I've got a whole series of articles on my blog about how all this stuff works; the one directly germane to this question will probably go up Thursday of next week. Watch this link for details.
As I understand it, what the async and await keywords do is that every time an async method employs the await keyword, the compiler will turn the remainder of the method into a continuation that is scheduled when the async operation is completed. That allows async methods to return to the caller immediately and resume work when the async part is done.

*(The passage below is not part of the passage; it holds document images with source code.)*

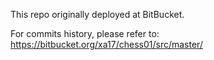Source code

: This repo originally deployed at BitBucket.

For commits history, please refer to: https://bitbucket.org/xa17/chess01/src/master/
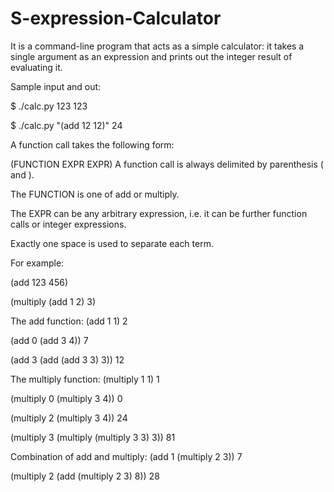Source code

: # S-expression-Calculator
It is a command-line program that acts as a simple calculator: it takes a single argument as an expression and prints out the integer result of evaluating it.

Sample input and out:

$ ./calc.py 123
123

$ ./calc.py "(add 12 12)"
24

A function call takes the following form:

(FUNCTION EXPR EXPR)
A function call is always delimited by parenthesis ( and ).

The FUNCTION is one of add or multiply.

The EXPR can be any arbitrary expression, i.e. it can be further function calls or integer expressions.

Exactly one space is used to separate each term.

For example:

(add 123 456)

(multiply (add 1 2) 3)

The add function:
(add 1 1)
2

(add 0 (add 3 4))
7

(add 3 (add (add 3 3) 3))
12

The multiply function:
(multiply 1 1)
1

(multiply 0 (multiply 3 4))
0

(multiply 2 (multiply 3 4))
24

(multiply 3 (multiply (multiply 3 3) 3))
81

Combination of add and multiply:
(add 1 (multiply 2 3))
7

(multiply 2 (add (multiply 2 3) 8))
28

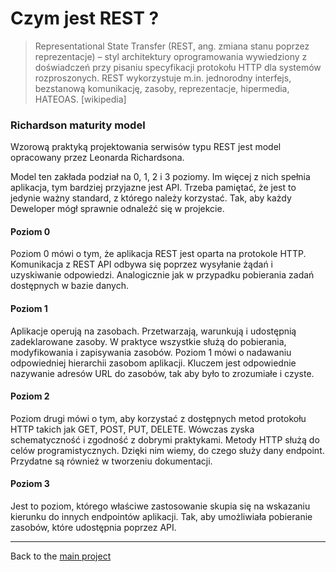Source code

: # Czym jest REST ?

>Representational State Transfer (REST, ang. zmiana stanu poprzez reprezentacje) – styl architektury oprogramowania wywiedziony z doświadczeń przy pisaniu specyfikacji protokołu HTTP 
dla systemów rozproszonych. REST wykorzystuje m.in. jednorodny interfejs, bezstanową komunikację, zasoby, reprezentacje, hipermedia, HATEOAS. [wikipedia]

### Richardson maturity model

 Wzorową praktyką projektowania serwisów typu REST jest model opracowany przez Leonarda Richardsona. 
 
Model ten zakłada podział na 0, 1, 2 i 3 poziomy. Im więcej z nich spełnia aplikacja, tym bardziej przyjazne jest API. 
Trzeba pamiętać, że jest to jedynie ważny standard, z którego należy korzystać. Tak, aby każdy Deweloper mógł sprawnie odnaleźć się w projekcie.
 
#### Poziom 0

Poziom 0 mówi o tym, że aplikacja REST jest oparta na protokole HTTP. Komunikacja z REST API odbywa się poprzez wysyłanie żądań i uzyskiwanie odpowiedzi. Analogicznie jak w przypadku pobierania zadań dostępnych w bazie danych.

#### Poziom 1

Aplikacje operują na zasobach. Przetwarzają, warunkują i udostępnią zadeklarowane zasoby. W praktyce wszystkie służą do pobierania, modyfikowania i zapisywania zasobów. 
Poziom 1 mówi o nadawaniu odpowiedniej hierarchii zasobom aplikacji. Kluczem jest odpowiednie nazywanie adresów URL do zasobów, tak aby było to zrozumiałe i czyste.

#### Poziom 2

Poziom drugi mówi o tym, aby korzystać z dostępnych metod protokołu HTTP takich jak GET, POST, PUT, DELETE. Wówczas zyska schematyczność i zgodność z dobrymi praktykami.
Metody HTTP służą do celów programistycznych. Dzięki nim wiemy, do czego służy dany endpoint. Przydatne są również w tworzeniu dokumentacji.

#### Poziom 3

Jest to poziom, którego właściwe zastosowanie skupia się na wskazaniu kierunku do innych endpointów aplikacji. 
Tak, aby umożliwiała pobieranie zasobów, które udostępnia poprzez API.

---
Back to the [ main project ](https://github.com/jszlenk/Rest-Tasks-Application)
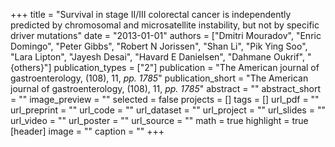 +++
title = "Survival in stage II/III colorectal cancer is independently predicted by chromosomal and microsatellite instability, but not by specific driver mutations"
date = "2013-01-01"
authors = ["Dmitri Mouradov", "Enric Domingo", "Peter Gibbs", "Robert N Jorissen", "Shan Li", "Pik Ying Soo", "Lara Lipton", "Jayesh Desai", "Havard E Danielsen", "Dahmane Oukrif", "{others}"]
publication_types = ["2"]
publication = "The American journal of gastroenterology, (108), 11, _pp. 1785_"
publication_short = "The American journal of gastroenterology, (108), 11, _pp. 1785_"
abstract = ""
abstract_short = ""
image_preview = ""
selected = false
projects = []
tags = []
url_pdf = ""
url_preprint = ""
url_code = ""
url_dataset = ""
url_project = ""
url_slides = ""
url_video = ""
url_poster = ""
url_source = ""
math = true
highlight = true
[header]
image = ""
caption = ""
+++
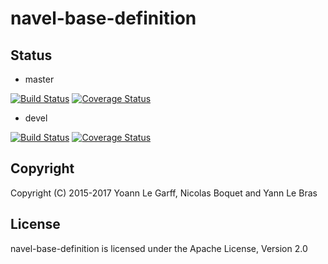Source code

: navel-base-definition
=====================

Status
------

- master

[![Build Status](https://travis-ci.org/Navel-IT/navel-base-definition.svg?branch=master)](https://travis-ci.org/Navel-IT/navel-base-definition?branch=master)
[![Coverage Status](https://coveralls.io/repos/github/Navel-IT/navel-base-definition/badge.svg?branch=master)](https://coveralls.io/github/Navel-IT/navel-base-definition?branch=master)

- devel

[![Build Status](https://travis-ci.org/Navel-IT/navel-base-definition.svg?branch=devel)](https://travis-ci.org/Navel-IT/navel-base-definition?branch=devel)
[![Coverage Status](https://coveralls.io/repos/github/Navel-IT/navel-base-definition/badge.svg?branch=devel)](https://coveralls.io/github/Navel-IT/navel-base-definition?branch=devel)

Copyright
---------

Copyright (C) 2015-2017 Yoann Le Garff, Nicolas Boquet and Yann Le Bras

License
-------

navel-base-definition is licensed under the Apache License, Version 2.0
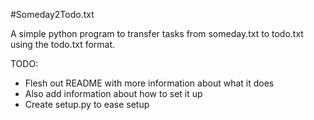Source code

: #Someday2Todo.txt

A simple python program to transfer tasks from someday.txt to todo.txt using the todo.txt format. 

TODO:
- Flesh out README with more information about what it does
- Also add information about how to set it up
- Create setup.py to ease setup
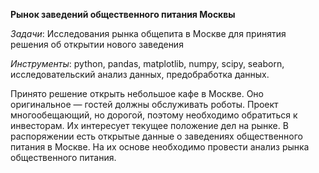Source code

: **Рынок заведений общественного питания Москвы**

*Задачи*: Исследования рынка общепита в Москве для принятия решения об открытии нового заведения

*Инструменты*: python, pandas, matplotlib, numpy, scipy, seaborn, исследовательский анализ данных, предобработка данных.

Принято решение открыть небольшое кафе в Москве. Оно оригинальное — гостей должны обслуживать роботы. Проект многообещающий, но дорогой, поэтому необходимо обратиться к инвесторам. Их интересует текущее положение дел на рынке. В распоряжении есть открытые данные о заведениях общественного питания в Москве. На их основе необходимо провести анализ рынка общественного питания.
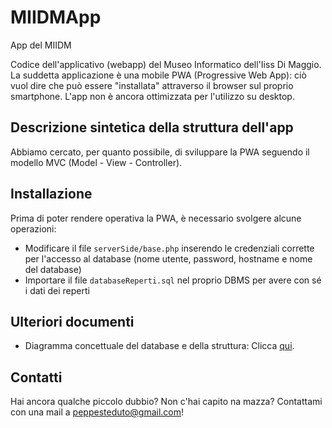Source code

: # MIIDMApp
App del MIIDM

Codice dell'applicativo (webapp) del Museo Informatico dell'Iiss Di Maggio.
La suddetta applicazione è una mobile PWA (Progressive Web App): ciò vuol dire che può essere "installata" attraverso il browser sul proprio smartphone. L'app non è ancora ottimizzata per l'utilizzo su desktop.

## Descrizione sintetica della struttura dell'app
Abbiamo cercato, per quanto possibile, di sviluppare la PWA seguendo il modello MVC (Model - View - Controller).

## Installazione
Prima di poter rendere operativa la PWA, è necessario svolgere alcune operazioni:
- Modificare il file `serverSide/base.php` inserendo le credenziali corrette per l'accesso al database (nome utente, password, hostname e nome del database)
- Importare il file `databaseReperti.sql` nel proprio DBMS per avere con sé i dati dei reperti

## Ulteriori documenti
- Diagramma concettuale del database e della struttura: Clicca [qui](https://drive.google.com/file/d/11z2JlSTgXXECZm4DbHjfTjlhrkArFwit/view?usp=sharing).

## Contatti
Hai ancora qualche piccolo dubbio? Non c'hai capito na mazza? Contattami con una mail a [peppesteduto@gmail.com](mailto:peppesteduto@gmail.com)!
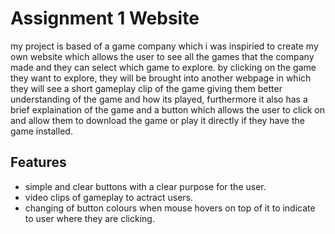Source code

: # Assignment 1 Website
my project is based of a game company which i was inspiried to create my own website which allows the user to see all the games that the company made and they can select which game to explore. by clicking on the game they want to explore, they will be brought into another webpage in which they will see a short gameplay clip of the game giving them better understanding of the game and how its played, furthermore it also has a brief explaination of the game and a button which allows the user to click on and allow them to download the game or play it directly if they have the game installed.

## Features
- simple and clear buttons with a clear purpose for the user.
- video clips of gameplay to actract users.
- changing of button colours when mouse hovers on top of it to indicate to user where they are clicking.
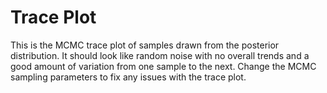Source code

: # Trace Plot

This is the MCMC trace plot of samples drawn from the posterior distribution. It should look like random noise with no overall trends and a good amount of variation from one sample to the next. Change the MCMC sampling parameters to fix any issues with the trace plot.
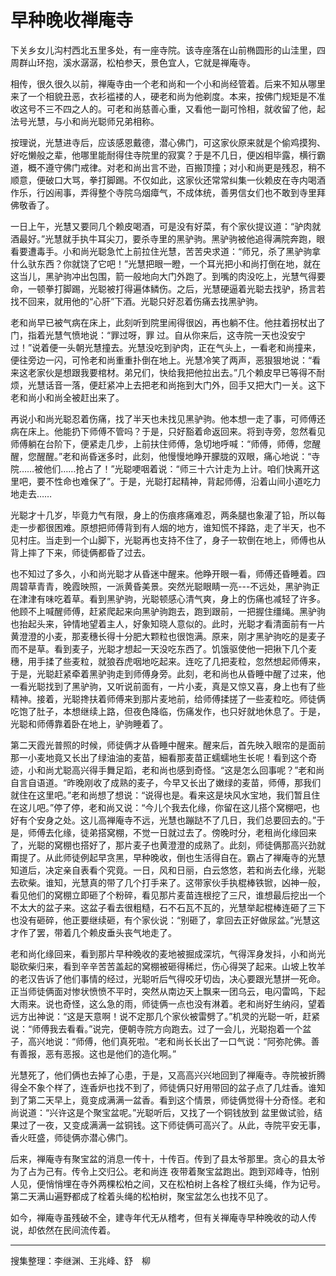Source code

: # 早种晚收禅庵寺

下关乡女儿沟村西北五里多处，有一座寺院。该寺座落在山前椭圆形的山洼里，四周群山环抱，溪水潺潺，松柏参天，景色宜人，它就是禅庵寺。

相传，很久很久以前，禅庵寺由一个老和尚和一个小和尚经管着。后来不知从哪里来了一个相貌丑恶，衣衫褴褛的人，硬老和尚为他剃度。本来，按佛门规矩是不准收这号不三不四之人的。可老和尚慈善心重，又看他一副可怜相，就收留了他，起法号光慧，与小和尚光聪师兄弟相称。

按理说，光慧进寺后，应该感恩戴德，潜心佛门，可这家伙原来就是个偷鸡摸狗、好吃懒般之辈，他哪里能耐得住寺院里的寂寞？于是不几日，便凶相毕露，横行霸道，概不遵守佛门戒律。对老和尚出言不逊，百搬顶撞；对小和尚更是残忍，稍不顺意，便破口大骂，拳打脚踢。不仅如此，这家伙还常常纠集一伙赖皮在寺内喝酒作乐，行凶闹事，弄得整个寺院乌烟瘴气，不成体统，善男信女们也不敢到寺里拜佛敬香了。

一日上午，光慧又要同几个赖皮喝酒，可是没有好菜，有个家伙提议道：“驴肉就酒最好。”光慧就手执牛耳尖刀，要杀寺里的黑驴驹。黑驴驹被他追得满院奔跑，眼看要遭毒手。小和尚光聪急忙上前拉住光慧，苦苦央求道：“师兄，杀了黑驴驹拿什么驮东西？你就饶了它吧！”光慧把眼一瞪，一个耳光把小和尚打倒在地，就在这当儿，黑驴驹冲出包围，箭一般地向大门外跑了。到嘴的肉没吃上，光慧气得要命，一顿拳打脚踢，光聪被打得遍体鳞伤。之后，光慧硬逼着光聪去找驴，扬言若找不回来，就用他的“心肝”下酒。光聪只好忍着伤痛去找黑驴驹。

老和尚早已被气病在床上，此刻听到院里闹得很凶，再也躺不住。他拄着拐杖出了门，指着光慧气愤地说：“罪过呀，罪
过。自从你来后，这寺院一天也没安宁过！”说着便一头朝光慧撞去。光慧没吃到驴肉，正在气头上，一看老和尚撞来，便往旁边一闪，可怜老和尚重重扑倒在地上。光慧冷笑了两声，恶狠狠地说：“看来这老家伙是想跟我要棺材。弟兄们，快给我把他拉出去。”几个赖皮早已等得不耐烦，光慧话音一落，便赶紧冲上去把老和尚拖到大门外，回手又把大门一关。这下老和尚小和尚全被赶出来了。

再说小和尚光聪忍着伤痛，找了半天也未找见黑驴驹。他本想一走了事，可师傅还病在床上。他能扔下师傅不管吗？于是，只好豁着命返回来。将到寺旁，忽然看见师傅躺在台阶下，便紧走几步，上前扶住师傅，急切地呼喊：“师傅，师傅，您醒醒，您醒醒。”老和尚昏迷多时，此刻，他慢慢地睁开朦胧的双眼，痛心地说：“寺院……被他们……抢占了！”光聪哽咽着说：“师三十六计走为上计。咱们快离开这里吧，要不性命也难保了”。于是，光聪打起精神，背起师傅，沿着山间小道吃力地走去……

光聪才十几岁，毕竟力气有限，身上的伤痕疼痛难忍，两条腿也象灌了铅，所以每走一步都很困难。原想把师傅背到有人烟的地方，谁知慌不择路，走了半天，也不见村庄。当走到一个山脚下，光聪再也支持不住了，身子一软倒在地上，师傅也从背上摔了下来，师徒俩都昏了过去。

也不知过了多久，小和尚光聪才从昏迷中醒来。他睁开眼一看，师傅还昏睡着。四周碧草青青，晚霞映照，一派黄昏美景。突然光聪眼睛一亮---不远处，黑驴驹正在津津有味吃着草。看到黑驴驹，光聪顿感心清气爽，身上的伤痛也减轻了许多。他顾不上喊醒师傅，赶紧爬起来向黑驴驹跑去，跑到跟前，一把握住缰绳。黑驴驹也抬起头来，钟情地望着主人，好象知晓人意似的。此时，光聪才看清面前有一片黄澄澄的小麦，那麦穗长得十分肥大颗粒也很饱满。原来，刚才黑驴驹吃的是麦子而不是草。看到麦子，光聪才想起一天没吃东西了。饥饿驱使他一把揪下几个麦穗，用手揉了些麦粒，就狼吞虎咽地吃起来。连吃了几把麦粒，忽然想起师傅来，于是，光聪赶紧牵着黑驴驹走到师傅身旁。此刻，老和尚也从昏睡中醒了过来，他一看光聪找到了黑驴驹，又听说前面有，一片小麦，真是又惊又喜，身上也有了些精神。接着，光聪搀扶着师傅来到那片麦地前，给师傅揉搓了一些麦粒吃。师徒俩吃饱了肚子，本想继续上路，但夜色降临，伤痛发作，也只好就地休息了。于是，光聪和师傅靠着卧在地上，驴驹睡着了。

第二天霞光普照的时候，师徒俩才从昏睡中醒来。醒来后，首先映入眼帘的是面前那一小麦地竟又长出了绿油油的麦苗，細看那麦苗正蠕蠕地生长呢！看到这个奇迹，小和尚尤聪高兴得手舞足蹈，老和尚也感到奇怪。“这是怎么回事呢？”老和尚自言自语道。“昨晚刚收了成熟的麦子，今早又长出了嫩绿的麦苗，师傅，那我们就住在这里吧。”老和尚想了想说：“说得也是。看来这是块风水宝地，我们暂且住在这儿吧。”停了停，老和尚又说：“今儿个我去化缘，你留在这儿搭个窝棚吧，也好有个安身之处。这儿高禅庵寺不远，光慧也蹦跶不了几日，我们总要回去的。”于是，师傅去化缘，徒弟搭窝棚，不觉一日就过去了。傍晚时分，老租尚化缘回来了，光聪的窝棚也搭好了，那片麦子也黄澄澄的成熟了。此刻，师徒俩那高兴劲就甭提了。从此师徒例起早贪黑，早种晚收，倒也生活得自在。霸占了禅庵寺的光慧知道后，决定亲自表看个究竟。一日，风和日丽，白云悠悠，若和尚去化缘，光聪去砍柴。谁知，光慧真的带了几个打手来了。这带家伙手执棍棒铁锨，凶神一般，看见他们的窝棚立即砸了个粉碎，看见那片麦苗连根挖了三尺，谁想最后挖出一个不太大的盆子来。这盆子看去很粗糙，石不石瓦不瓦的，光慧举起棍棒连砸了三下也没有砸碎，他正要继续砸，有个家伙说：“别砸了，拿回去正好做尿盆。”光慧这才作了罢，带着几个赖皮垂头丧气地走了。

老和尚化缘回来，看到那片早种晚收的麦地被掘成深坑，气得浑身发抖，小和尚光聪砍柴归来，看到辛辛苦苦盖起的窝棚被砸得稀烂，伤心得哭了起来。山坡上牧羊的老汉告诉了他们事情的经过，光聪听后气得咬牙切齿，决心要跟光慧拼一死命。正当师徒俩面对惨状愤愤不平时，突然从南边天上飘来一团乌云，电闪雷鸣，下起大雨来。说也奇怪，这么急的雨，师徒俩一点也没有淋着。老和尚好生纳闷，望着远方出神说：“这是天意啊！说不定那几个家伙被雷劈了。”机灵的光聪一听，赶紧说：“师傅我去看看。”说完，便朝寺院方向跑去。过了一会儿，光聪抱着一个盆子，高兴地说：“师傅，他们真死啦。“老和尚长长出了一口气说：“阿弥陀佛。善有善报，恶有恶报。这也是他们的造化啊。”

光慧死了，他们俩也去掉了心患，于是，又高高兴兴地回到了禅庵寺。寺院被折腾得全不象个样了，连香炉也找不到了，师徒俩只好用带回的盆子点了几炷香。谁知到了第二天早上，竟变成满满一盆香。看到这个情景，师徒俩觉得十分奇怪。老和尚说道：“兴许这是个聚宝盆呢。”光聪听后，又找了一个铜钱放到
盆里做试验，结果过了一夜，又变成满满一盆铜钱。这下师徒俩可高兴了。从此，寺院平安无事，香火旺盛，师徒俩亦潜心佛门。

后来，禅庵寺有聚宝盆的消息一传十，十传百。传到了县太爷那里。贪心的县太爷为了占为己有。传令上交归公。老和尚连
夜带着聚宝盆跑出。跑到邓峰寺，怕别人见，便悄悄埋在寺外两棵松柏之间，又在松柏树上各栓了根红头绳，作为记号。第二天满山遍野都成了栓着头绳的松柏树，聚宝盆怎么也找不见了。

如今，禅庵寺虽残破不全，建寺年代无从稽考，但有关禅庵寺早种晚收的动人传说，却依然在民间流传着。

---

搜集整理：李继渊、王兆峰、舒　柳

According to the available papers there are a lot details to it, but unless I am mistaken, that is the gist of it.
As I see it the purpose of the async methods is not to run a lot of code in parallel, but to chop up async methods into a number of small chunks, that can be called as needed. The key point is that the compiler will handle all the complex wiring of callbacks using tasks/continuations. This not only reduces complexity, but allows async method to be written more or less like traditional synchronous code.